Information shown:

+-------+

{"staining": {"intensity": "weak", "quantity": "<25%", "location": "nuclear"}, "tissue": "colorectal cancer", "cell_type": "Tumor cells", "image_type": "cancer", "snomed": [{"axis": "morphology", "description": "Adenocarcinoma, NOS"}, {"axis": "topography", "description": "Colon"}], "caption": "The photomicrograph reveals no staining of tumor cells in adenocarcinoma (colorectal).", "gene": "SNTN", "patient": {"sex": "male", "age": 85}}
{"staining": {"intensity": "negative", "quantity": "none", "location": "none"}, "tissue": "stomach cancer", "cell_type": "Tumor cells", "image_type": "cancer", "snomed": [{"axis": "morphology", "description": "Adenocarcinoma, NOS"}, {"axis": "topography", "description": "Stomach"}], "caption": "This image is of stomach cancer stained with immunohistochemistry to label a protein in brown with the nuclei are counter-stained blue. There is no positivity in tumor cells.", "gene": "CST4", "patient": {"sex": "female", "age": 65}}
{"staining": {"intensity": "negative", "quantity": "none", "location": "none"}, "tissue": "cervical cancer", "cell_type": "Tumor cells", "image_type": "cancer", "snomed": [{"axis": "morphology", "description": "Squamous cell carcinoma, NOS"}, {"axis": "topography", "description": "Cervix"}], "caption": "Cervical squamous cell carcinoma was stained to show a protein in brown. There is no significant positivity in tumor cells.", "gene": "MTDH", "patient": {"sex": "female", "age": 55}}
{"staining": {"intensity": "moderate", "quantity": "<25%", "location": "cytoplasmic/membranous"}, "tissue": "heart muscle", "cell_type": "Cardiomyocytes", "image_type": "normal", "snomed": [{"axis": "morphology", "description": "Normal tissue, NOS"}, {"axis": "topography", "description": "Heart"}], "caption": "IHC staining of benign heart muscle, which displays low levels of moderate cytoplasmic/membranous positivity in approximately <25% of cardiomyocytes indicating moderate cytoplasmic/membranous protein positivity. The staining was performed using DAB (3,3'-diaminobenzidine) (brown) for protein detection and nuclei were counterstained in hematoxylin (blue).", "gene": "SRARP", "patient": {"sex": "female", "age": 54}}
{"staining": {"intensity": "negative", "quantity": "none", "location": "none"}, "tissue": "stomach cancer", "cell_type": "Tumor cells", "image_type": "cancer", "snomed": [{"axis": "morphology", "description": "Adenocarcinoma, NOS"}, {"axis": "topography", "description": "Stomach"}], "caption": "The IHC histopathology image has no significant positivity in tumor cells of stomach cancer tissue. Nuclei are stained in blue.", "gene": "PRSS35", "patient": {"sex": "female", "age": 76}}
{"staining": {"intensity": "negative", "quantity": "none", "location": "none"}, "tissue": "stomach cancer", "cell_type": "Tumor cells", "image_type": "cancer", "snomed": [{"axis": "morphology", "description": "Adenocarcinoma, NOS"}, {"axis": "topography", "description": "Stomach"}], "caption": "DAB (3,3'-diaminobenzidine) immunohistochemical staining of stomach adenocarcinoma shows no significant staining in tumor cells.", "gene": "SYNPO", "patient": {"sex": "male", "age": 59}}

+-------+

Problem statement:
Every line above with the word "stomach" belongs in the answer, copied as written.

Result:
{"staining": {"intensity": "negative", "quantity": "none", "location": "none"}, "tissue": "stomach cancer", "cell_type": "Tumor cells", "image_type": "cancer", "snomed": [{"axis": "morphology", "description": "Adenocarcinoma, NOS"}, {"axis": "topography", "description": "Stomach"}], "caption": "This image is of stomach cancer stained with immunohistochemistry to label a protein in brown with the nuclei are counter-stained blue. There is no positivity in tumor cells.", "gene": "CST4", "patient": {"sex": "female", "age": 65}}
{"staining": {"intensity": "negative", "quantity": "none", "location": "none"}, "tissue": "stomach cancer", "cell_type": "Tumor cells", "image_type": "cancer", "snomed": [{"axis": "morphology", "description": "Adenocarcinoma, NOS"}, {"axis": "topography", "description": "Stomach"}], "caption": "The IHC histopathology image has no significant positivity in tumor cells of stomach cancer tissue. Nuclei are stained in blue.", "gene": "PRSS35", "patient": {"sex": "female", "age": 76}}
{"staining": {"intensity": "negative", "quantity": "none", "location": "none"}, "tissue": "stomach cancer", "cell_type": "Tumor cells", "image_type": "cancer", "snomed": [{"axis": "morphology", "description": "Adenocarcinoma, NOS"}, {"axis": "topography", "description": "Stomach"}], "caption": "DAB (3,3'-diaminobenzidine) immunohistochemical staining of stomach adenocarcinoma shows no significant staining in tumor cells.", "gene": "SYNPO", "patient": {"sex": "male", "age": 59}}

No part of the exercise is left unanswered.